Confirmation bias refers to a type of selective thinking whereby one tends to notice and to look for what confirms one’s beliefs, and to ignore, not look for, or undervalue the relevance of what contradicts one’s beliefs.

This tendency to give more attention and weight to data that support our beliefs than we do to contrary data is especially pernicious when our beliefs are little more than prejudices.

Skeptic’s Dictionary

We cannot think that diversity (technical term: multiculturalism) is anything other than freedom. Even more, we cannot think in the shades of gray that different communities might be… different. We want the same rule applied everywhere, so it’s safe and fair, like installing the same fast food in every town so we’re never without a Big Mac if we want one.

As a result, we’ve put a filter on our minds that kicks in before we even read or assess what’s going on. Does it resemble this pattern from a movie? Then it must be so. Smash oppression, vote for freedom! It’s like tired dogma repeated by exhausted armies of totalitarian regimes, except since we think we have freedom, we believe that we do.

And from the other end of the spectrum, people with research-oriented focus are slowly chipping away at our sacred cow of linear absolutes in thinking about race:

New research indicates that natural selection may shape the human genome much more slowly than previously thought. Other factors — the movements of humans within and among continents, the expansions and contractions of populations, and the vagaries of genetic chance – have heavily influenced the distribution of genetic variations in populations around the world.

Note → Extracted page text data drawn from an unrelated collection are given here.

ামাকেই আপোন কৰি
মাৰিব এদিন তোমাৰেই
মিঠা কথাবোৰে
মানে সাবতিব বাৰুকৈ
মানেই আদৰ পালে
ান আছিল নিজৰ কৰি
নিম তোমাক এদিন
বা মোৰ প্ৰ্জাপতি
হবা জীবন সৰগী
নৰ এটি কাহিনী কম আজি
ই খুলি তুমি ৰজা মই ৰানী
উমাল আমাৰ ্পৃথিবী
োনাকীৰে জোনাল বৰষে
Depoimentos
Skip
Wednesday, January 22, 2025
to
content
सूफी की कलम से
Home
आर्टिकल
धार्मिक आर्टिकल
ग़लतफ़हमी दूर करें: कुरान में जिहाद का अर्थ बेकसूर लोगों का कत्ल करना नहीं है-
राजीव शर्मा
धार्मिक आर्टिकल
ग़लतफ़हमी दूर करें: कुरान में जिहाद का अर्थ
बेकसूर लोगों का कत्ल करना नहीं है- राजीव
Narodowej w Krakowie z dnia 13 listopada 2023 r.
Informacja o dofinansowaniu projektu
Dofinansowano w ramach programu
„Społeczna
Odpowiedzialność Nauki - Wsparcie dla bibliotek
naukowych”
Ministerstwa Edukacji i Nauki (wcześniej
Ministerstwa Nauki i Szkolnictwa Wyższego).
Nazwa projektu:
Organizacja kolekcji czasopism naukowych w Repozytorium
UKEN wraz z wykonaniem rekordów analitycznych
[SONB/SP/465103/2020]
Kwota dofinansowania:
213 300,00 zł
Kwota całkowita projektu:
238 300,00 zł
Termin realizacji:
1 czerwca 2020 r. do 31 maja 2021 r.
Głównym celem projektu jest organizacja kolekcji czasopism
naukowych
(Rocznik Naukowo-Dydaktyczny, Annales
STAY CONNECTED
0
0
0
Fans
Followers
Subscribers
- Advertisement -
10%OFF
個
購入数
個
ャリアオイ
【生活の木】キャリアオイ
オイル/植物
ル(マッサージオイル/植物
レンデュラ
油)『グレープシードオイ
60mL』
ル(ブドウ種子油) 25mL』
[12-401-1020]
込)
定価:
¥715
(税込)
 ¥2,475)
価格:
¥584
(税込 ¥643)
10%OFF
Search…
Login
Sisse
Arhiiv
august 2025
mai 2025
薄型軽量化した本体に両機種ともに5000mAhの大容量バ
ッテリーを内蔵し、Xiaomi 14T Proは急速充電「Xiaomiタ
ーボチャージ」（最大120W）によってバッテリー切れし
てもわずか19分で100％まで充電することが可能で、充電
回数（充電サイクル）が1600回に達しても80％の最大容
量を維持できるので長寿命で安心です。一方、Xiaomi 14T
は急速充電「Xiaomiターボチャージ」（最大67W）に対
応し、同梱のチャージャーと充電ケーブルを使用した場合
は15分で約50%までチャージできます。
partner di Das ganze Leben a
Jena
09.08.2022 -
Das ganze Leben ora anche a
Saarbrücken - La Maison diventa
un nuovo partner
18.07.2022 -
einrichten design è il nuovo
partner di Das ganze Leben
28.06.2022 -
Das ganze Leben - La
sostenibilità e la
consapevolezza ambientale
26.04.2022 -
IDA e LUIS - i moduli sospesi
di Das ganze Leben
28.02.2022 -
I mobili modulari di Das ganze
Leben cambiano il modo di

In recent years, geneticists have identified a handful of genes that have helped human populations adapt to new environments within just a few thousand years—a strikingly short timescale in evolutionary terms. However, the team found that for most genes, it can take at least 50,000-100,000 years for natural selection to spread favorable traits through a human population. According to their analysis, gene variants tend to be distributed throughout the world in patterns that reflect ancient population movements and other aspects of population history.

When the team compared closely related populations they found few large genetic differences. If the individual populations’ environments were exerting strong selective pressure, such differences should have been apparent.

Science Daily

What they’re telling is that evolution, from start to finish, has been an elective move.

Early hominids elected to make fire and live in caves, so they ended up separated from their friends who wanted to live in the more prosperous jungle.

Individual groups have gone away from the cradle of civilization so that they could follow a vision of their own. They chose to geographically isolate themselves; there’s no place on earth people cannot get to, but if a group wants to stay isolated, they’re able to do it. When we see a geographically isolated group, we’re seeing the hand of human beings wanting it that — and since it happens over many generations, it’s for a good reason.

Each group is the way it is because somewhere they were created to be different and to escape the rest. Why? So they could do it their way. It’s no different than families moving to the suburbs. They want to live as they want to live, apart from the mass of confused people in the city.

Except in evolutionary terms, the cities were the naturally prosperous areas that were not geographically isolated — and the suburbs and countryside were places where groups could set up their own standards, and evolve according to them, shaping themselves in the process. Which came first, the culture or the genetics? Probably some nascent form of the culture.

Our modern dialogue doesn’t see this shade of gray. It also doesn’t see any third dimension to the issue. In addition to oppression and freedom, we need to consider practicality and identity — because identity is the cornerstone of culture. And culture is the only thing that can resist the dual threats of corporate/bureaucracy stupidity and trends that cause a lynch-mob mentality.